-- begin DATA TO USE --

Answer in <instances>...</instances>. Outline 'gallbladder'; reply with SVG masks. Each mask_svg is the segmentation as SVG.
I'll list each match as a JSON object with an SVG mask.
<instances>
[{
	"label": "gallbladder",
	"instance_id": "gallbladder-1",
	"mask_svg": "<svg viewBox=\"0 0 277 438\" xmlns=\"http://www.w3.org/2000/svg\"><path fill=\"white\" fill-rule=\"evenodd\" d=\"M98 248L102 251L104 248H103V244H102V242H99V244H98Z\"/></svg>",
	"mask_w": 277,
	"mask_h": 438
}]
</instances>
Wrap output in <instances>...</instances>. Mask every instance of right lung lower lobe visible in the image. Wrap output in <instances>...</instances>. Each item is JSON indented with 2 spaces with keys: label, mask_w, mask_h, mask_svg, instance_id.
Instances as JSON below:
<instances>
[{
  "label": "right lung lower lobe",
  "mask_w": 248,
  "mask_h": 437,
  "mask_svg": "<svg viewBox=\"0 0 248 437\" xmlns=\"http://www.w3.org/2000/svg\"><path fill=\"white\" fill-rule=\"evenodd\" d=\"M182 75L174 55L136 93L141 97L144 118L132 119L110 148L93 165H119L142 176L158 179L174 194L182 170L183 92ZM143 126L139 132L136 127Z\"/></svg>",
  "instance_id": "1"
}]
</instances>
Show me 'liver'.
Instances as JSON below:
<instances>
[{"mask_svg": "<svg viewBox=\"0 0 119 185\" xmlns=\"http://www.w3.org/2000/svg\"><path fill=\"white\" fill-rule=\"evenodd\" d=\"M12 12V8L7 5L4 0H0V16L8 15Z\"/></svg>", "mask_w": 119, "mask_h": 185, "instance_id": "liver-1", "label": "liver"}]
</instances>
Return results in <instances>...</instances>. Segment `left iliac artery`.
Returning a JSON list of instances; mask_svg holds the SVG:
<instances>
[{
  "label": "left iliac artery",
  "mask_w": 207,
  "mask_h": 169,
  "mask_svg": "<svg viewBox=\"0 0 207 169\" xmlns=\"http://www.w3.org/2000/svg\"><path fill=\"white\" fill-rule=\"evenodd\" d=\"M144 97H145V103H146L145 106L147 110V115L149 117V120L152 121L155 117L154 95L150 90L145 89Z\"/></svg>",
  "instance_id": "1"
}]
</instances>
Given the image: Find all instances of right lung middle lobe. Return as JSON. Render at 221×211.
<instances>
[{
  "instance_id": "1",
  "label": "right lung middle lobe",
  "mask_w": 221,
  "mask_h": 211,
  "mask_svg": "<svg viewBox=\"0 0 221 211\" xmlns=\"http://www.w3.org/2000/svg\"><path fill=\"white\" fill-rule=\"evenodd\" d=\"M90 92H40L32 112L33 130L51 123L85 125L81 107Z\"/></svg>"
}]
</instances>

-- end DATA TO USE --

* THE REQUEST:
Please reproduce every one of the records above line for line, changing nothing.

* FINAL RESULT:
Answer in <instances>...</instances>. Outline 'gallbladder'; reply with SVG masks. Each mask_svg is the segmentation as SVG.
I'll list each match as a JSON object with an SVG mask.
<instances>
[{
	"label": "gallbladder",
	"instance_id": "gallbladder-1",
	"mask_svg": "<svg viewBox=\"0 0 277 438\" xmlns=\"http://www.w3.org/2000/svg\"><path fill=\"white\" fill-rule=\"evenodd\" d=\"M98 248L102 251L104 248H103V244H102V242H99V244H98Z\"/></svg>",
	"mask_w": 277,
	"mask_h": 438
}]
</instances>
Wrap output in <instances>...</instances>. Mask every instance of right lung lower lobe visible in the image. Wrap output in <instances>...</instances>. Each item is JSON indented with 2 spaces with keys: label, mask_w, mask_h, mask_svg, instance_id.
Instances as JSON below:
<instances>
[{
  "label": "right lung lower lobe",
  "mask_w": 248,
  "mask_h": 437,
  "mask_svg": "<svg viewBox=\"0 0 248 437\" xmlns=\"http://www.w3.org/2000/svg\"><path fill=\"white\" fill-rule=\"evenodd\" d=\"M182 75L174 55L136 93L141 97L144 118L132 119L110 148L93 165H119L142 176L158 179L174 194L182 170L183 92ZM143 126L139 132L136 127Z\"/></svg>",
  "instance_id": "1"
}]
</instances>
Show me 'liver'.
Instances as JSON below:
<instances>
[{"mask_svg": "<svg viewBox=\"0 0 119 185\" xmlns=\"http://www.w3.org/2000/svg\"><path fill=\"white\" fill-rule=\"evenodd\" d=\"M12 12V8L7 5L4 0H0V16L8 15Z\"/></svg>", "mask_w": 119, "mask_h": 185, "instance_id": "liver-1", "label": "liver"}]
</instances>
Return results in <instances>...</instances>. Segment `left iliac artery`.
Returning a JSON list of instances; mask_svg holds the SVG:
<instances>
[{
  "label": "left iliac artery",
  "mask_w": 207,
  "mask_h": 169,
  "mask_svg": "<svg viewBox=\"0 0 207 169\" xmlns=\"http://www.w3.org/2000/svg\"><path fill=\"white\" fill-rule=\"evenodd\" d=\"M144 97H145V103H146L145 106L147 110V115L149 117V120L152 121L155 117L154 95L150 90L145 89Z\"/></svg>",
  "instance_id": "1"
}]
</instances>
Given the image: Find all instances of right lung middle lobe. Return as JSON. Render at 221×211.
<instances>
[{
  "instance_id": "1",
  "label": "right lung middle lobe",
  "mask_w": 221,
  "mask_h": 211,
  "mask_svg": "<svg viewBox=\"0 0 221 211\" xmlns=\"http://www.w3.org/2000/svg\"><path fill=\"white\" fill-rule=\"evenodd\" d=\"M90 92H40L32 112L33 130L51 123L85 125L81 107Z\"/></svg>"
}]
</instances>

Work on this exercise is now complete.